DATA SECTION —
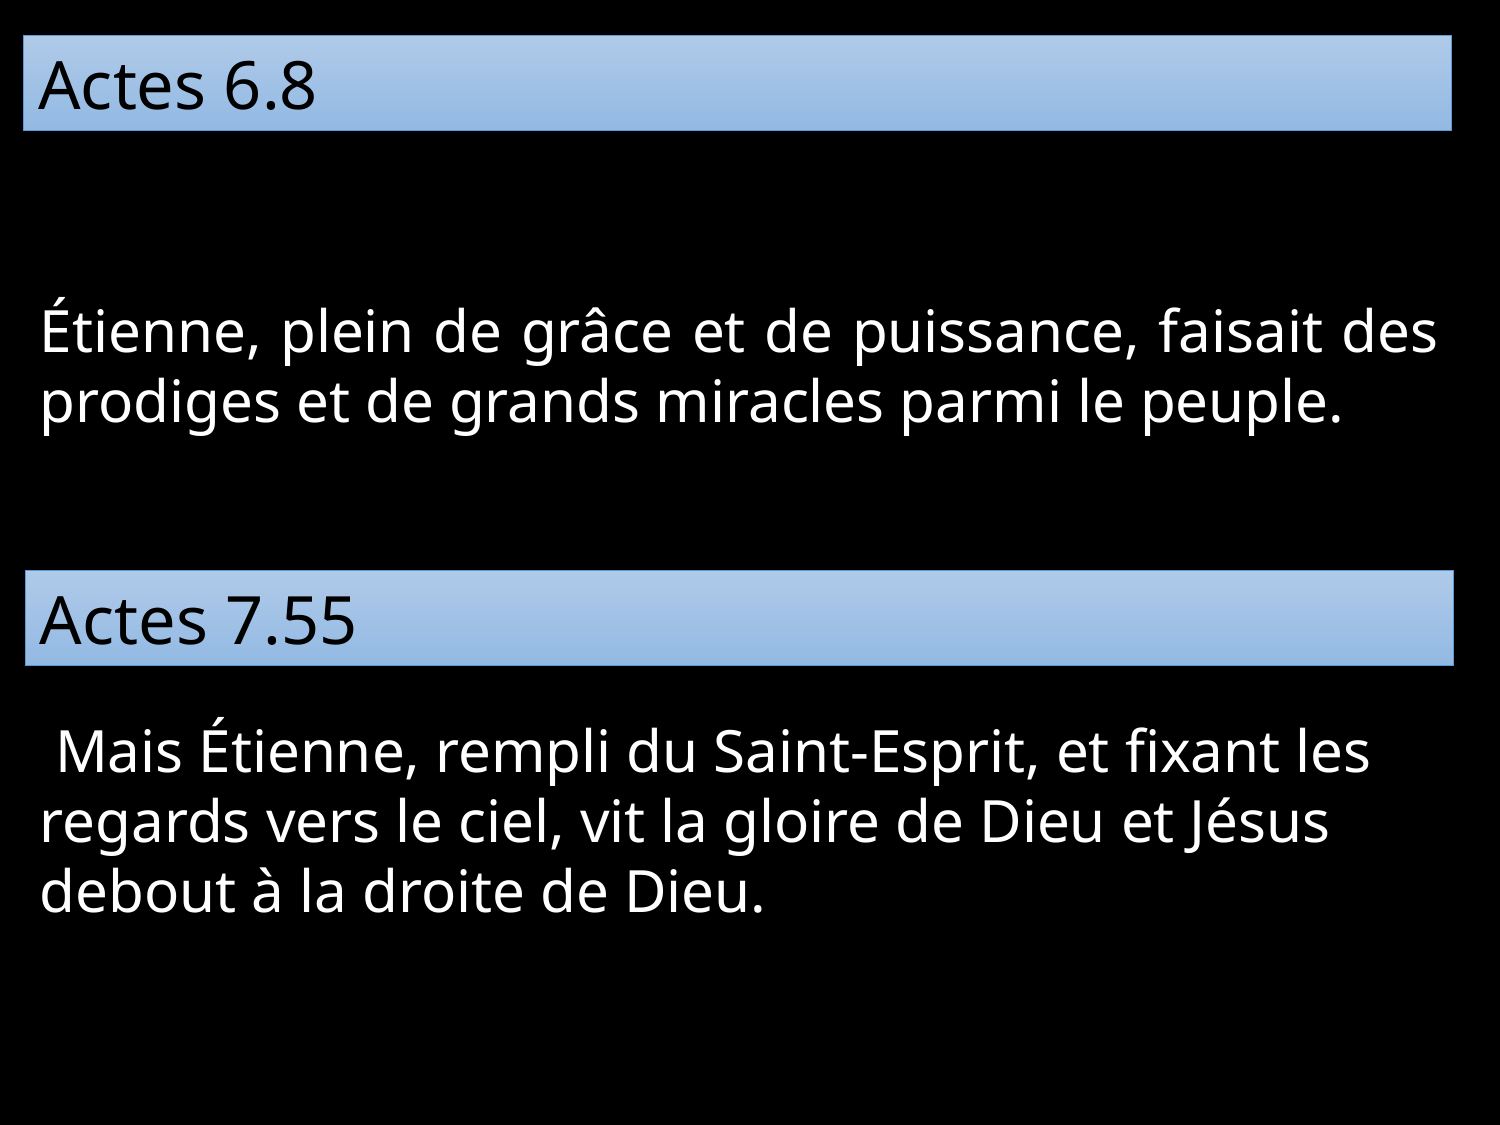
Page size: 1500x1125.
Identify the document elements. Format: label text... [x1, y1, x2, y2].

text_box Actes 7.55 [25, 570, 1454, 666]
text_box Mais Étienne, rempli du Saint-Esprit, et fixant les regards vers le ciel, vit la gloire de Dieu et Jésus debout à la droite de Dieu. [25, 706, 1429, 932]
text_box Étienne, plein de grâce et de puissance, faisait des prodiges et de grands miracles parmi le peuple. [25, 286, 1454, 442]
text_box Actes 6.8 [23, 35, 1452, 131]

WRITTEN INSTRUCTION —
Please copy out every line of the material above word for word, leaving out any pictures.

TASK RESULT —
Page size: 1500x1125.
Identify the document elements. Format: label text... [x1, y1, x2, y2].

text_box Actes 7.55 [25, 570, 1454, 666]
text_box Mais Étienne, rempli du Saint-Esprit, et fixant les regards vers le ciel, vit la gloire de Dieu et Jésus debout à la droite de Dieu. [25, 706, 1429, 932]
text_box Étienne, plein de grâce et de puissance, faisait des prodiges et de grands miracles parmi le peuple. [25, 286, 1454, 442]
text_box Actes 6.8 [23, 35, 1452, 131]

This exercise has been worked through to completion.